Check every line of the entries below for "careless", and copy the lines that have it.

= = =

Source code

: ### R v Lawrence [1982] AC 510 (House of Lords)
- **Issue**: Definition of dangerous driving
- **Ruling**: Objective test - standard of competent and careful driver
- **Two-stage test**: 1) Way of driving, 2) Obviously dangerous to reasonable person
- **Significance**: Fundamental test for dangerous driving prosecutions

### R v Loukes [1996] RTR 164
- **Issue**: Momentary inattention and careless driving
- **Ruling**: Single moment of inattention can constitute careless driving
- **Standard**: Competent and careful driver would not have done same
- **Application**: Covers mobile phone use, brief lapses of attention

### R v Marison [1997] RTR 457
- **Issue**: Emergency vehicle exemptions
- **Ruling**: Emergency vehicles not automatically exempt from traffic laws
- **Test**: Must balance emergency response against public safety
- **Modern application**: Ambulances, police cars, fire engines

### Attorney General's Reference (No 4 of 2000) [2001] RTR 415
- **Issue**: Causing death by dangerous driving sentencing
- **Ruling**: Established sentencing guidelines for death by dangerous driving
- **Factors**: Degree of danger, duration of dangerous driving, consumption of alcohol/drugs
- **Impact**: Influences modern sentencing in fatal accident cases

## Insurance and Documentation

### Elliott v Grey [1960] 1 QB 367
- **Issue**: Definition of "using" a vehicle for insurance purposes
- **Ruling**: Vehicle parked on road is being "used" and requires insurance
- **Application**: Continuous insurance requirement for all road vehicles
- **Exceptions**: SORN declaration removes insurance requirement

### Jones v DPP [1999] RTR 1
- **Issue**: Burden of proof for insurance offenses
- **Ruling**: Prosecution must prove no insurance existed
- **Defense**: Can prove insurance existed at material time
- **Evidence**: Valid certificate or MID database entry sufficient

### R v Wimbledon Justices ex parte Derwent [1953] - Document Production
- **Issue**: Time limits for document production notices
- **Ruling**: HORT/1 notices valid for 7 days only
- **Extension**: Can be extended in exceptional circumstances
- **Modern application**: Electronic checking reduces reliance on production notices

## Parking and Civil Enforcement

= = =

== ANSWER TO THE PROBLEM ==
- **Issue**: Momentary inattention and careless driving
- **Ruling**: Single moment of inattention can constitute careless driving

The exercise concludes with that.